Les journalistes birmans Wa Lone et Kyaw Soe Oo, employés par Reuters, dans le fourgon de police devant les ramener à la prison d'Insein, suite à l'audience tenue dans un tribunal de Yangon, au Myanmar, le 9 juillet 2018.

© 2018 Reuters

(Bangkok, le 3 septembre 2018) - La condamnation de deux journalistes de Reuters par un tribunal birman sur la base d’accusations à caractère politique signale un retour vers la répression de la liberté des médias exercée sous le régime militaire, a déclaré Human Rights Watch aujourd'hui. Le 3 septembre, un tribunal de Yangon a condamné Wa Lone, 32 ans, et Kyaw Soe Oo, 28 ans, à sept ans de prison chacun en vertu de la Loi sur les secrets officiels, qui date de l'époque coloniale. Ces verdicts ont fait suite aux investigations des journalistes au sujet d’exactions commises par l’armée contre des membres de l’ethnie musulmane Rohingya.

----

Tâches à réaliser >>
- a) D'après l'extrait, en vertu de quelle loi Wa Lone et Kyaw Soe Oo ont-ils été condamnés, et à la suite de quoi ces verdicts sont-ils intervenus ? Répondez en une à trois phrases.
- b) Traduisez en anglais la phrase suivante de l'extrait : « Le 3 septembre, un tribunal de Yangon a condamné Wa Lone, 32 ans, et Kyaw Soe Oo, 28 ans, à sept ans de prison chacun en vertu de la Loi sur les secrets officiels, qui date de l'époque coloniale. »

Informations fournies >>
----

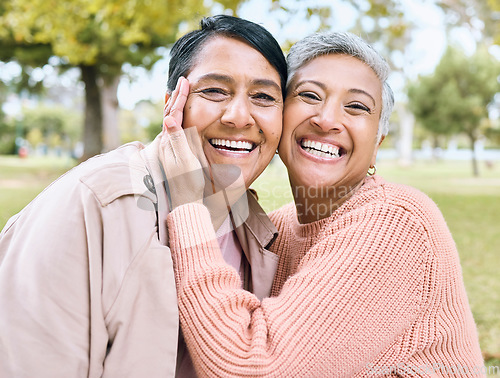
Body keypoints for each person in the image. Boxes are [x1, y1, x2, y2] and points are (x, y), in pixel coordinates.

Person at [161, 32, 485, 376]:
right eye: (310, 95)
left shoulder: (397, 224)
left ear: (377, 144)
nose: (327, 119)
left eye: (357, 106)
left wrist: (188, 203)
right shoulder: (276, 228)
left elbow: (251, 370)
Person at [0, 15, 287, 377]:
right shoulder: (97, 203)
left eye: (263, 97)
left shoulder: (257, 231)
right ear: (172, 103)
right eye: (215, 91)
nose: (239, 116)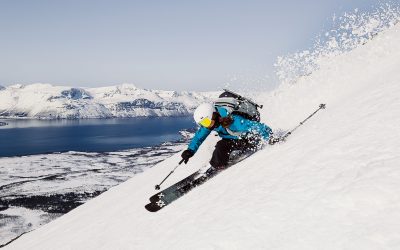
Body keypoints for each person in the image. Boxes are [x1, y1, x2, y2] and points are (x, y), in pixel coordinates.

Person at [181, 102, 274, 173]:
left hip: (247, 139)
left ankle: (218, 164)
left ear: (213, 115)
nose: (206, 126)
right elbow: (199, 136)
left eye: (206, 122)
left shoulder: (234, 120)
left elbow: (256, 126)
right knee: (221, 146)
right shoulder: (212, 122)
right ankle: (218, 163)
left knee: (221, 146)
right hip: (232, 139)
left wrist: (269, 137)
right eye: (203, 124)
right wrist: (190, 151)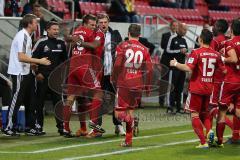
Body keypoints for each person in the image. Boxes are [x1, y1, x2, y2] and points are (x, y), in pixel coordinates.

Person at [170, 29, 224, 148]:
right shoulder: (217, 54)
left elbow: (188, 68)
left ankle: (203, 142)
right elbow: (223, 70)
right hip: (209, 89)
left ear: (200, 39)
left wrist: (175, 63)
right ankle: (209, 131)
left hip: (196, 89)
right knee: (204, 114)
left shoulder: (196, 52)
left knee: (194, 114)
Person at [3, 14, 51, 136]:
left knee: (31, 100)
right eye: (35, 22)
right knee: (16, 99)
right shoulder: (23, 36)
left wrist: (32, 66)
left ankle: (30, 127)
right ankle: (8, 127)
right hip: (19, 72)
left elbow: (25, 56)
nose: (37, 24)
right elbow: (21, 57)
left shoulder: (27, 36)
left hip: (26, 72)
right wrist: (39, 61)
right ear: (29, 24)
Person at [62, 14, 104, 138]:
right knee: (98, 94)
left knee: (72, 98)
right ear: (85, 24)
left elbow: (68, 40)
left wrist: (68, 36)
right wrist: (79, 41)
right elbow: (94, 45)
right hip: (84, 67)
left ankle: (67, 128)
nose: (94, 26)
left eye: (95, 24)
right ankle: (95, 128)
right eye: (92, 24)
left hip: (73, 67)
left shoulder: (76, 31)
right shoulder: (93, 33)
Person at [112, 24, 153, 147]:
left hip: (124, 83)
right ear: (140, 35)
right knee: (130, 110)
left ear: (128, 33)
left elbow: (118, 65)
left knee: (118, 114)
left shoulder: (122, 46)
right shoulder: (145, 49)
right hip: (138, 84)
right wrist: (148, 87)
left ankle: (132, 121)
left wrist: (113, 78)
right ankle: (128, 141)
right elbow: (150, 70)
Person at [32, 21, 68, 135]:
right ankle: (38, 127)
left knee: (58, 103)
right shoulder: (41, 43)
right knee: (39, 103)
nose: (56, 31)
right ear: (47, 30)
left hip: (56, 79)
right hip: (42, 78)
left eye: (57, 29)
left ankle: (61, 127)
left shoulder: (61, 43)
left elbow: (65, 62)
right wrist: (37, 73)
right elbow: (32, 59)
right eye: (54, 29)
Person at [96, 14, 126, 136]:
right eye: (101, 22)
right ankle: (97, 127)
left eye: (105, 22)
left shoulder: (115, 34)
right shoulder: (94, 36)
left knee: (115, 100)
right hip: (99, 73)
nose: (103, 24)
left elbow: (121, 51)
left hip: (113, 73)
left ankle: (118, 125)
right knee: (98, 100)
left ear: (108, 22)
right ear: (98, 23)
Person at [217, 19, 240, 146]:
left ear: (231, 30)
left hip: (230, 81)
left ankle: (219, 141)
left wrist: (221, 57)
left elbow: (234, 58)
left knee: (221, 110)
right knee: (238, 109)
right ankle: (236, 136)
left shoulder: (229, 43)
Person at [166, 23, 188, 114]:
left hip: (182, 67)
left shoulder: (184, 40)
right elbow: (167, 50)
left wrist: (186, 52)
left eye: (186, 30)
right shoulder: (172, 38)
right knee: (172, 87)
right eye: (184, 29)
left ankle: (179, 107)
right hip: (174, 67)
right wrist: (179, 51)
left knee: (180, 88)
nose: (185, 32)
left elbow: (186, 51)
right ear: (179, 28)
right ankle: (170, 106)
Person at [159, 20, 178, 108]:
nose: (175, 27)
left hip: (175, 62)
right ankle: (161, 101)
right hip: (165, 61)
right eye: (173, 25)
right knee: (164, 81)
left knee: (174, 81)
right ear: (170, 26)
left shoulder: (179, 37)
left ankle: (172, 101)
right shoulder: (165, 35)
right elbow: (163, 46)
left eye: (176, 26)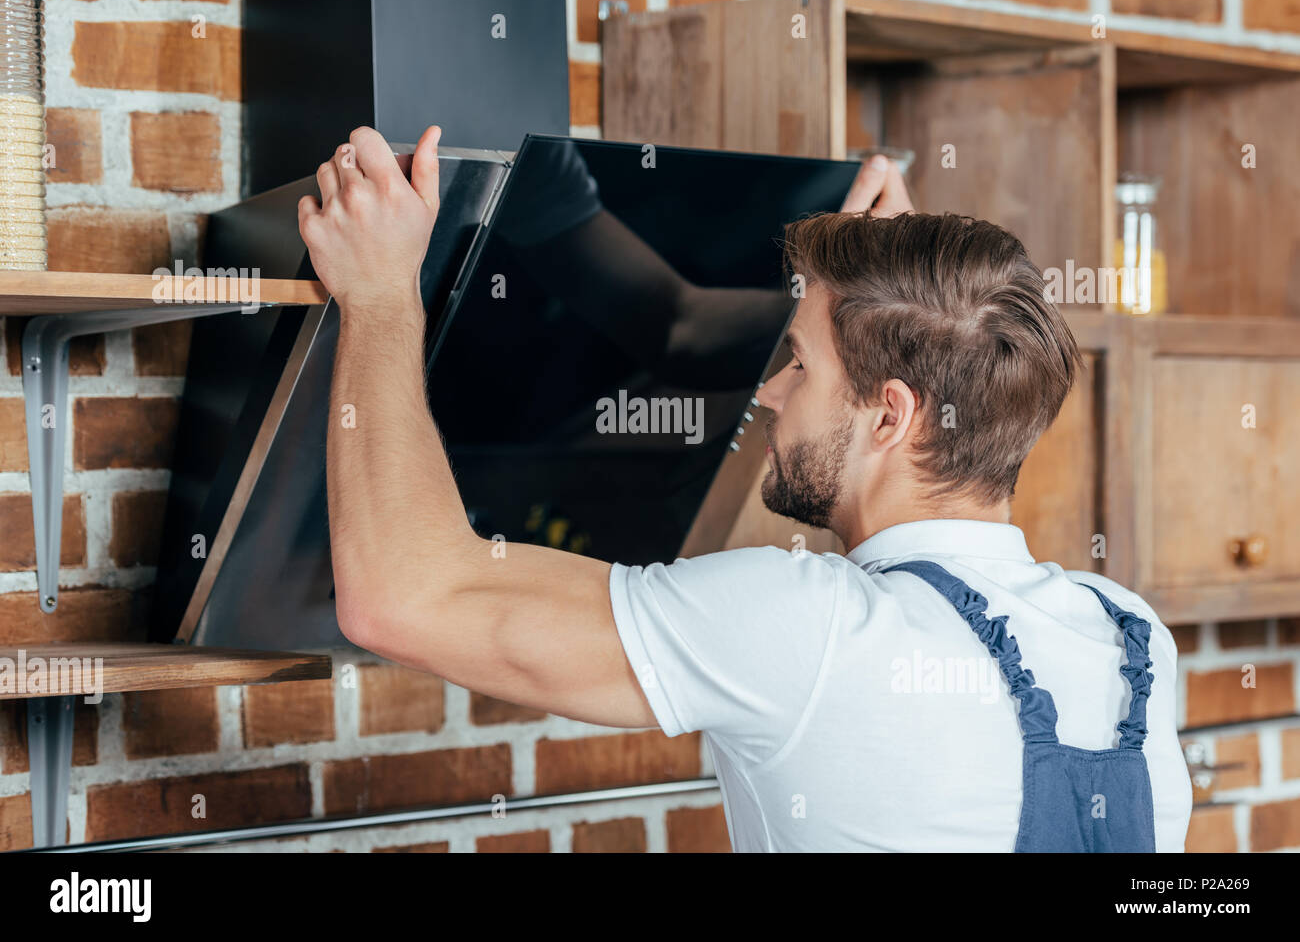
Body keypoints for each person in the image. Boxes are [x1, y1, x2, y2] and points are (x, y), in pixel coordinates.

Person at [298, 125, 1193, 852]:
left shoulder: (807, 627)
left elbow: (403, 597)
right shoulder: (1127, 634)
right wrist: (914, 308)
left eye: (797, 364)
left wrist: (380, 296)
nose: (767, 392)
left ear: (889, 417)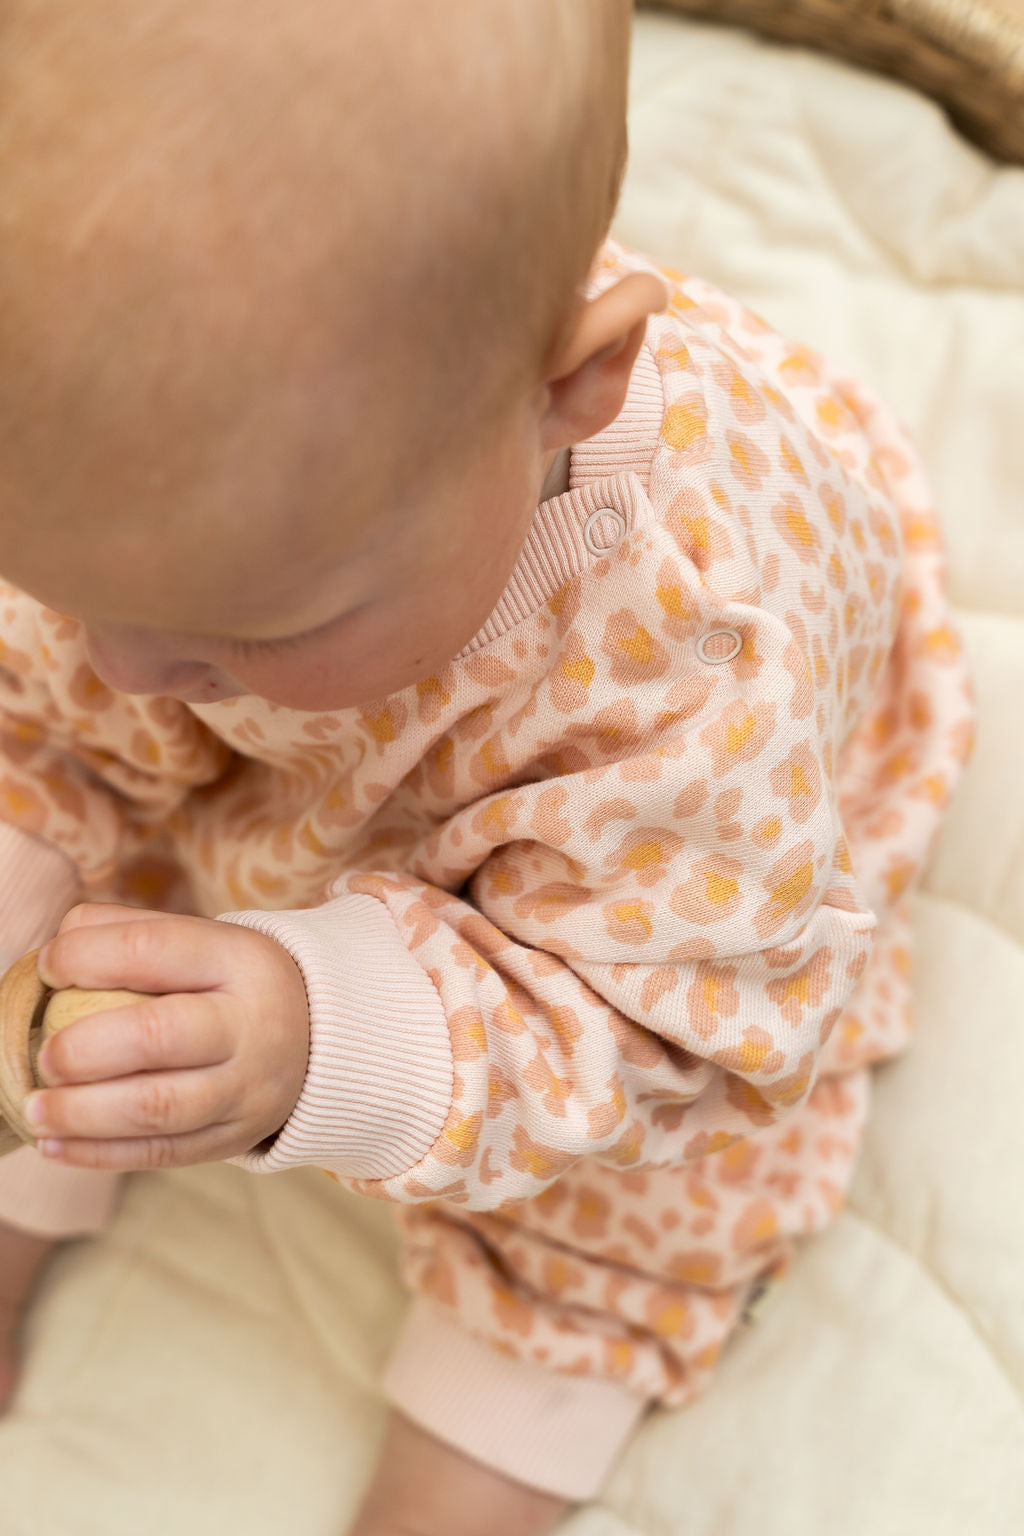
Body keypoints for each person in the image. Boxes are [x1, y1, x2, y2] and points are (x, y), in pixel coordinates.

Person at [0, 2, 975, 1532]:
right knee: (70, 920)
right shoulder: (210, 493)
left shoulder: (694, 689)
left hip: (636, 934)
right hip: (313, 758)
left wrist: (325, 1034)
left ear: (570, 393)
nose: (123, 662)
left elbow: (662, 1028)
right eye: (73, 585)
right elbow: (65, 705)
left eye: (250, 619)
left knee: (629, 1206)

----

Liste des réponses >>
- a) Wa Lone et Kyaw Soe Oo ont été condamnés en vertu de la Loi sur les secrets officiels, qui date de l'époque coloniale. Ces verdicts ont fait suite à leurs investigations au sujet d'exactions commises par l'armée contre des membres de l'ethnie musulmane Rohingya.

- b) On September 3, a Yangon court sentenced Wa Lone, 32, and Kyaw Soe Oo, 28, to seven years in prison each under the Official Secrets Act, which dates from the colonial era.